(SELECTED EXTRACT)

I walked into the complex and a few people were staring but that’s normal. A nun at the top of the stairs welcome me in English and before I knew it, I had a room for 35,000 Tanzanian Schillings (13 USD) and coffee served. Lunch, dinner, and breakfast were all available although quite simple. Lunch was seasoned potatoes and carrots, which sounds basic but it was quite nice and filling.

With tired legs, I relaxed and reveled in the fact that I’d beaten the rain. It began pouring just minutes after I arrived and I was very glad to watch the storm from the comfort of the patio while reading a book.

Big kudos to the sisters at the convent for putting on one of the best roasts I’ve ever tasted. One of the best meals I’ve had in Tanzania.

Day Three: Rangwi to Mambo

After a few days on the trails, my legs are well and truly warmed up now. Today promises just 15 kilometers em route to Mambo View Point Eco Lodge. I could push through to Mtae but I’m keen to check out Mambo View Point and Shagayu Forest tomorrow.

(End SELECTED EXTRACT)

- _WHAT YOU HAVE TO DO_:
Answer these questions from the hiking account:
1. What did the room at the convent cost?
2. What was served for lunch there?
3. How many kilometers does the day from Rangwi to Mambo cover?

(DATA PROVIDED)

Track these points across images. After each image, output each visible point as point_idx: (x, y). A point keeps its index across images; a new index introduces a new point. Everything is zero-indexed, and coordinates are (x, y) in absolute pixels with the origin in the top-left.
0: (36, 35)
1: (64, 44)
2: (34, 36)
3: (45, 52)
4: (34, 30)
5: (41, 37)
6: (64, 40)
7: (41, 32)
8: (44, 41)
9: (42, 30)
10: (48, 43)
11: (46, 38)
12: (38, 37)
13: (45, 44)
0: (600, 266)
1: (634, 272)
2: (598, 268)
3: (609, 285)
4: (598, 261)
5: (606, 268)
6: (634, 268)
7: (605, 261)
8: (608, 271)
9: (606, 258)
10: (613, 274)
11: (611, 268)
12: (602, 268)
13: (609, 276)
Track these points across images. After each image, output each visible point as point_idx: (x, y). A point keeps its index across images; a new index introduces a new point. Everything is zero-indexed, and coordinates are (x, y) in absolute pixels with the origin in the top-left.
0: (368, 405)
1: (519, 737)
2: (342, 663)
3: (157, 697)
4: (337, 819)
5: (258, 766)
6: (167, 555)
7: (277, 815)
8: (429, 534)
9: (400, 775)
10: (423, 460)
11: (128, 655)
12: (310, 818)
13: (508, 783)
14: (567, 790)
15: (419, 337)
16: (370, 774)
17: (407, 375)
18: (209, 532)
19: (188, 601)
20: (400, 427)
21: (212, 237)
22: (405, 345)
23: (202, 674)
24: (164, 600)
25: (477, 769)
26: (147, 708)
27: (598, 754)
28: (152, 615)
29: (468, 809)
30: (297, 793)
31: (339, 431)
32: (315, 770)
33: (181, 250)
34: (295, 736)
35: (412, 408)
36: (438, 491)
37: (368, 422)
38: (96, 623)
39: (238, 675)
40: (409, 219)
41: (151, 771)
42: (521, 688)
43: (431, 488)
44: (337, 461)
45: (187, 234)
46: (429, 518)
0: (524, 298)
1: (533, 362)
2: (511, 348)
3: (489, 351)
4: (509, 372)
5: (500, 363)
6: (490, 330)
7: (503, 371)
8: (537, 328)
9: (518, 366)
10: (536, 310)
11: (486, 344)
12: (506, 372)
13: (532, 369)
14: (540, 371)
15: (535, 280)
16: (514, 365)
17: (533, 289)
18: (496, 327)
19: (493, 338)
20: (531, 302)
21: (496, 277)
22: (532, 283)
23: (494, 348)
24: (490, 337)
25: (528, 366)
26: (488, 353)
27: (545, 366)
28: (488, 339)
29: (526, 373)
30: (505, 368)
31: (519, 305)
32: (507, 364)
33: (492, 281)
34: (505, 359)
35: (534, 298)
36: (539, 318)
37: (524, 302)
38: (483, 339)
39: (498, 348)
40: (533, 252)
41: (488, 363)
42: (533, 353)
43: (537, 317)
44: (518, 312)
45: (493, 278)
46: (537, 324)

(End DATA PROVIDED)

- _EXPECTED ANSWER_:
1. 35,000 Tanzanian Schillings (13 USD).
2. Seasoned potatoes and carrots.
3. 15 kilometers.